Limitations & Future Work

  • Protection effectiveness decreases in scenes containing many small objects (insufficiently concentrated noise).
  • Protection may partially fail when the mismatch between the immunization mask and the editing mask is extreme.
  • Cross-model transferability is limited (effective but imperfect when moving from SD v1.5 to v2).
  • Training data is limited to 1,000 portraits; expanding to broader domains (e.g., anime, digital art) remains a significant future direction.
  • vs PhotoGuard: PG uses PGD for per-image optimization (3,000× slower) and relies on high-frequency noise easily removed by JPEG; DiffVax learns low-frequency strategic perturbations.
  • vs DiffusionGuard: DG extends PG with augmented masks but remains a per-image paradigm (131s/image); DiffVax requires 0.07s/image.
  • vs DAYN: An attention-based semantic attack that reduces computation but still lacks generalization capability.

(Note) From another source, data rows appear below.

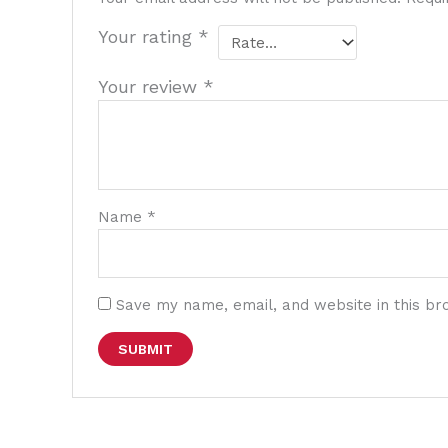
Your rating
*
Your review
*
Name
*
Save my name, email, and website in this br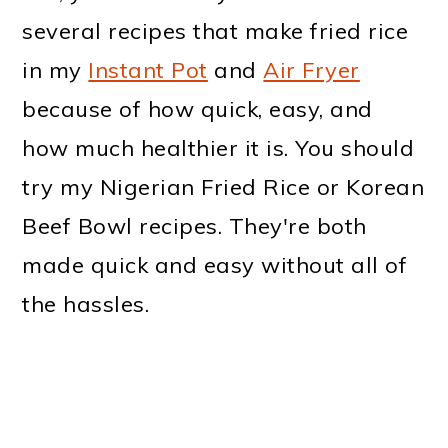
several recipes that make fried rice
in my
Instant Pot
and
Air Fryer
because of how quick, easy, and
how much healthier it is. You should
try my Nigerian Fried Rice or Korean
Beef Bowl recipes. They're both
made quick and easy without all of
the hassles.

  • Insight: The feed-forward adversarial generator approach can be transferred to other security domains (e.g., defending against audio deepfakes).

Rating

  • Novelty: ⭐⭐⭐⭐ The feed-forward immunizer paradigm is innovative, though the core idea of training noise generators has precedents in adversarial attack literature.

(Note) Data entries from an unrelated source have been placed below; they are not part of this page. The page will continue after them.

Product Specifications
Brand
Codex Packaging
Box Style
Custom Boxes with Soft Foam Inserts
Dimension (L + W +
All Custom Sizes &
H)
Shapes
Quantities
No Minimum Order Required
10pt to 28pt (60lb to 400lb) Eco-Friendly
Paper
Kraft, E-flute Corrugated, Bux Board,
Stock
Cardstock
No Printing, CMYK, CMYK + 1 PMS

  • Experimental Thoroughness: ⭐⭐⭐⭐⭐ Comprehensive coverage including ablations, counter-attacks, cross-model tests, user studies, video, and various editing tools.
  • Writing Quality: ⭐⭐⭐⭐ Well-structured with rich visualizations.
  • Value: ⭐⭐⭐⭐ Strong practical utility; the 250,000× speedup makes large-scale deployment feasible.